Items from a dataset
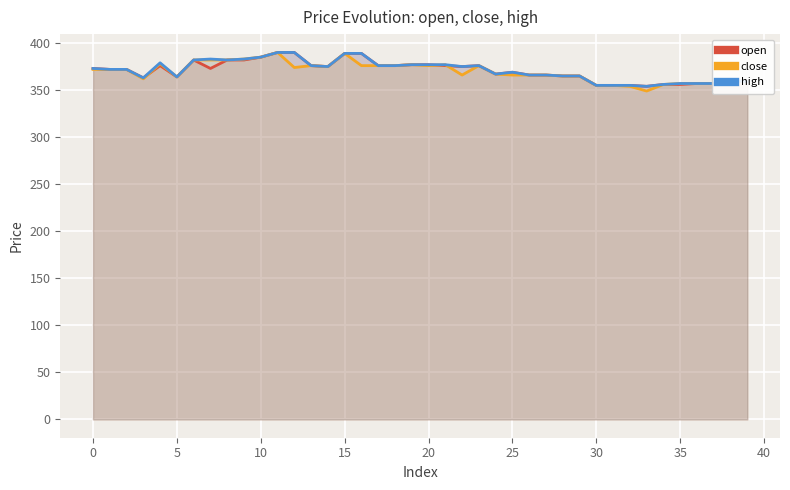

What is the greatest value displayed?

390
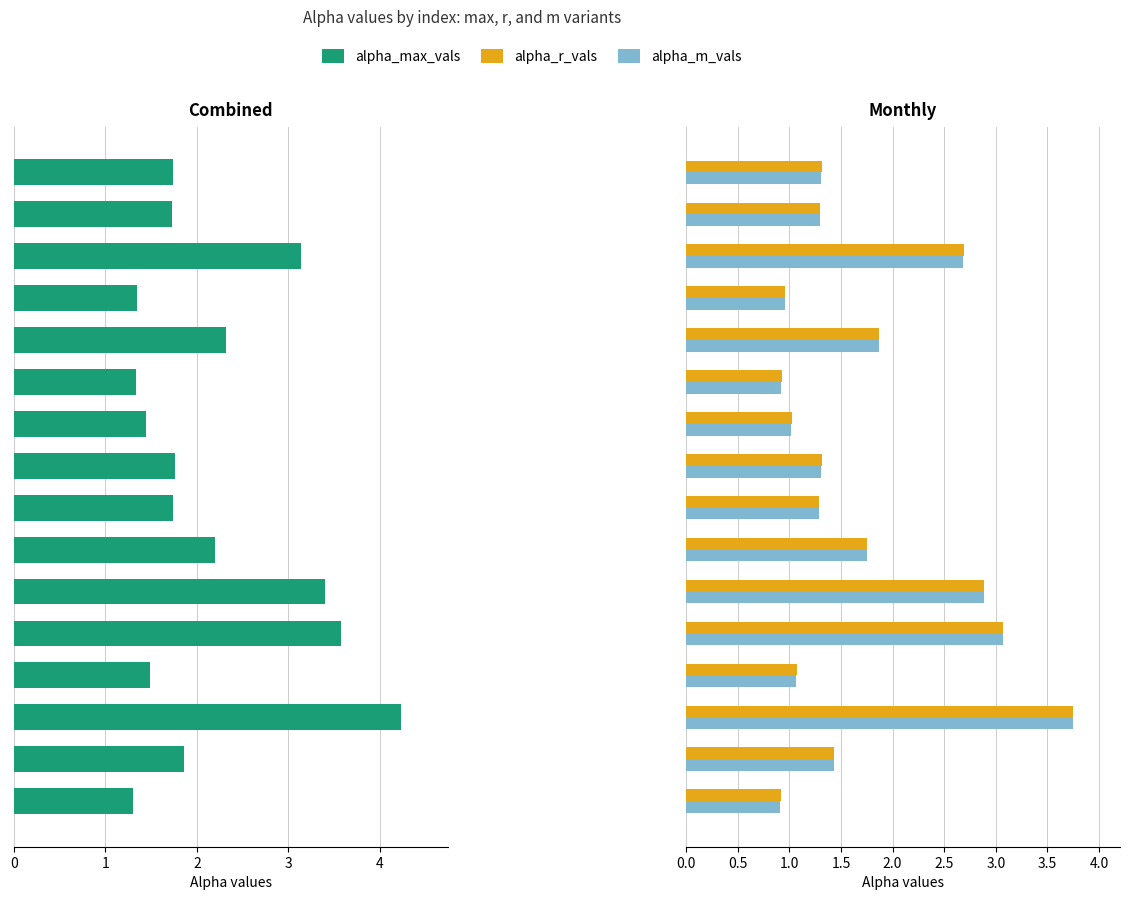

Which series has the largest total across all categories?

alpha_max_vals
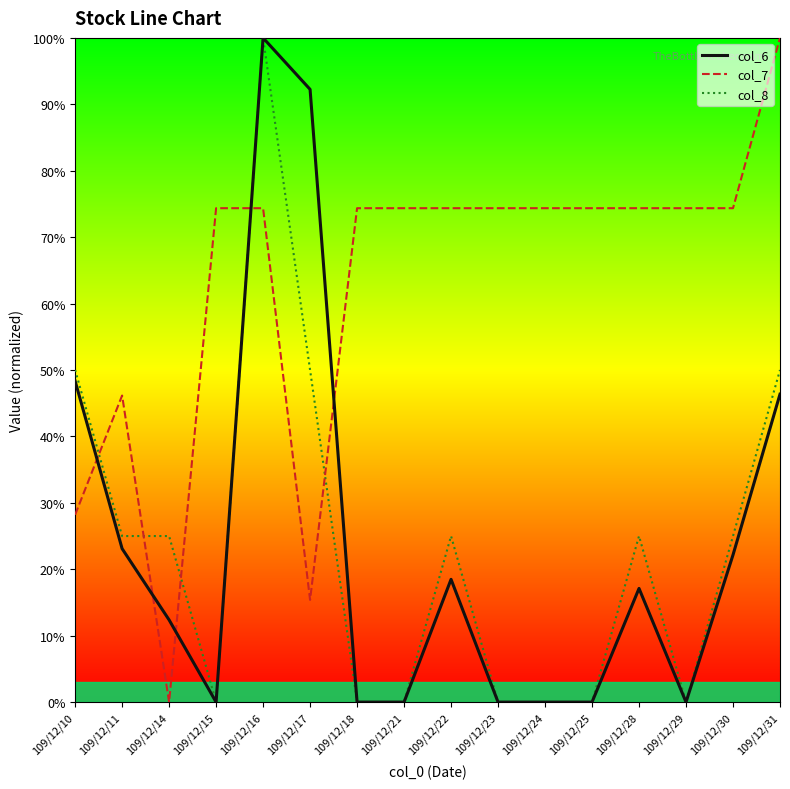

What is the spread (max minus min) of values at 109/12/10?

21.8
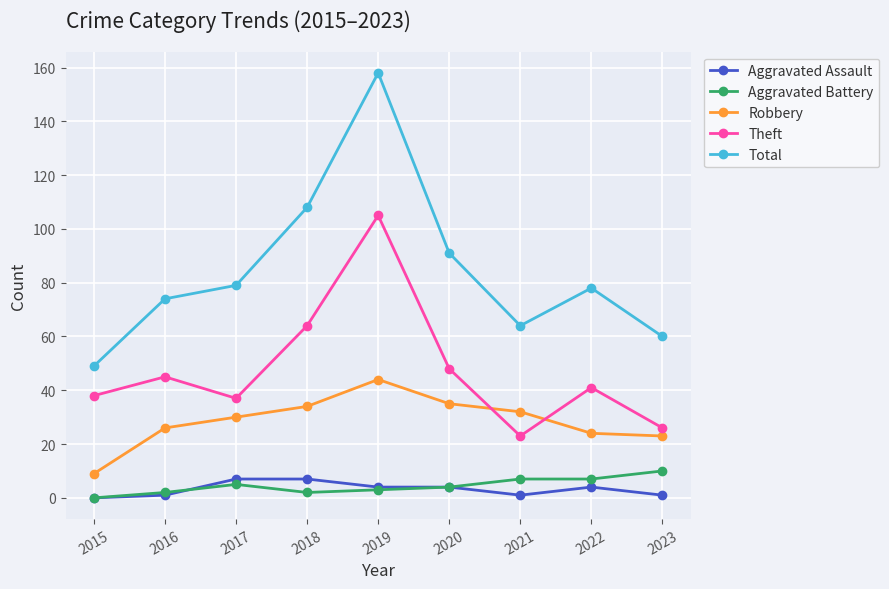

True or false: Total has a value of 49 at 2015.

True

Task item.
Identify every line in the items above that contains the word "What", and copy each of those lines in full.

Output for this task.
What is the greatest value displayed?
What is the spread (max minus min) of values at 109/12/10?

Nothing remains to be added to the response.